8. My God, my everlasting friend,
Directs my doubtful ways;
Will give salvation in the end,
And his shall be the praise.
[8. ’Tis he directs my doubtful way,
When dangers line the road;
Here I my Ebenezer raise,
And trust a gracious God.]

Wednesday, August 02, 2017

Philpot: Perplexed, but not in despair

"Perplexed, but not in despair." 2 Corinthians 4:8

Oh! what a mercy, amidst every degree of inward or outward perplexity, to be out of the reach of Giant Despair; not to be shut up in the iron cage; not to be abandoned, as Judas or Ahithophel, to utter desperation and suicide, and, after a long life of profession, concerning faith to make awful shipwreck!

Now the child of God, with all his doubts, fears, sinkings, misgivings, and trying perplexities is never really and truly in despair. He may tread so near the borders of that black country that it may almost be debateable land whether he is walking in despair or upon the borders of it; for I believe many children of God have at times come to the solemn conclusion that there is no hope for them, for they cannot see how they can be saved or have their aggravated sins pardoned.
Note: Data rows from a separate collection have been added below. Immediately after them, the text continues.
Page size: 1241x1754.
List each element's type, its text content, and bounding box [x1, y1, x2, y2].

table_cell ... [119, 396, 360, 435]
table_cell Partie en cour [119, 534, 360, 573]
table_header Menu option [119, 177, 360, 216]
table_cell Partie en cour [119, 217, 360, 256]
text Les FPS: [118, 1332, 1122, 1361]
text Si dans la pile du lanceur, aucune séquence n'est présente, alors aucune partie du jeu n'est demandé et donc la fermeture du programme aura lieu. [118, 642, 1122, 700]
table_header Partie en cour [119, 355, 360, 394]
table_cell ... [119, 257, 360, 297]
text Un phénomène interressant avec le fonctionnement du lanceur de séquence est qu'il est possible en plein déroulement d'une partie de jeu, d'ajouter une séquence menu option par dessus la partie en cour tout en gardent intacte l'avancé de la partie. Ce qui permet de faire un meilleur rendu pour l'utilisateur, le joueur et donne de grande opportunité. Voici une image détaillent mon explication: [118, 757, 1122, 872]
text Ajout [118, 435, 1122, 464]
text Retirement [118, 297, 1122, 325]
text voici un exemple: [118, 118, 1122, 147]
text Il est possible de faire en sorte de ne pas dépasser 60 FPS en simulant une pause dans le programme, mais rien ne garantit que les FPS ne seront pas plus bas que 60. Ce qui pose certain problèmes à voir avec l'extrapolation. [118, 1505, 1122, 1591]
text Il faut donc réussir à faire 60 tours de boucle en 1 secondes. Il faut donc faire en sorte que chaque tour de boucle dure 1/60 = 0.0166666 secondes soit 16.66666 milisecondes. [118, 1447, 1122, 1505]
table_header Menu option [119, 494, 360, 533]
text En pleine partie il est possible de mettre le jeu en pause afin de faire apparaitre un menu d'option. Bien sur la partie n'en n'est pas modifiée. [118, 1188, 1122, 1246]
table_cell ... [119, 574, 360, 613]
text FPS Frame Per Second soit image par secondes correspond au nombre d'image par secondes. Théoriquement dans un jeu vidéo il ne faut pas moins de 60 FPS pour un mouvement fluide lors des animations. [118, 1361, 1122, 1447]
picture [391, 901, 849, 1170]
And though this be not black despair, nor such utter, irremediable desperation as seized Saul and Judas, for there still is a "Who can tell?" yet it certainly is walking very near the borders of that dark and terrible land. I cannot tell, nor do I believe any can, how low a child of God may sink, or how long he may continue under the terrors of the Almighty; but we have the warrant of God's word to believe that he is never given up to utter despair, for the Lord holds up his feet from falling into that terrible pit, and being cast into that sea to which there is neither bottom nor shore.